Here's the deal. We already know that if you type-hint, a service, Symfony will pass you that service. In addition to that, if you type-hint an entity class, Symfony will automatically query for that entity. How? It looks at all of the route's placeholder values - which is just one in this case, {slug} - and creates a query where the slug field matches that value:

74 lines src/Controller/ArticleController.php
... lines 1 - 16
class ArticleController extends AbstractController
{
... lines 19 - 40
/**
* @Route("/news/{slug}", name="article_show")
*/
public function show(Article $article, SlackClient $slack)
{
... lines 46 - 59
}
... lines 61 - 72
}

In other words, to use this trick, your routing wildcard must be named the same as the property on your entity, which is usually how I do things anyways. It executes the exact same query that we were doing before by hand! If there is not a slug that matches this, it also automatically throws a 404, before the controller is ever called.

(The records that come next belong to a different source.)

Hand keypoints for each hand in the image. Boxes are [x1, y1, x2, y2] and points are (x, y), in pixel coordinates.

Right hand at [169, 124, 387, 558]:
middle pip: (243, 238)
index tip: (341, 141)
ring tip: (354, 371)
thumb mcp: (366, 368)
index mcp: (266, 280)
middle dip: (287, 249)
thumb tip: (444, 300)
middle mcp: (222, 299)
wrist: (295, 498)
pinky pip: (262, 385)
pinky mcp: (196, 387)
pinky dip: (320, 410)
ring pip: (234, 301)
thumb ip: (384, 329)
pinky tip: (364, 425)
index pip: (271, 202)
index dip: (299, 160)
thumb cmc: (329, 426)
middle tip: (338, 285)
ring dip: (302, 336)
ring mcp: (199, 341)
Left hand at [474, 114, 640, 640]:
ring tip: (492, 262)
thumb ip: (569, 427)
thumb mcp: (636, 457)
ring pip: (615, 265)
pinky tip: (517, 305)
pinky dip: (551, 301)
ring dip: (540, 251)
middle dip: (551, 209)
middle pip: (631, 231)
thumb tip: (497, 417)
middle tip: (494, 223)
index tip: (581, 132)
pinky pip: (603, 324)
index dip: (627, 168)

In fact, try that - put in a bad slug. Yep, error! Something about the Article object not found by the @ParamConverter annotation. So, that's not a great error message - it makes more sense if you know that the name of this feature internally is ParamConverter.

So... yea! If you organize your route wildcards to match the property on your entity, which is a good idea anyways, then you can use this trick. If you need a more complex query, no problem! You can't use this shortcut, but it's still simple enough: autowire the ArticleRepository, and then call whatever method you need.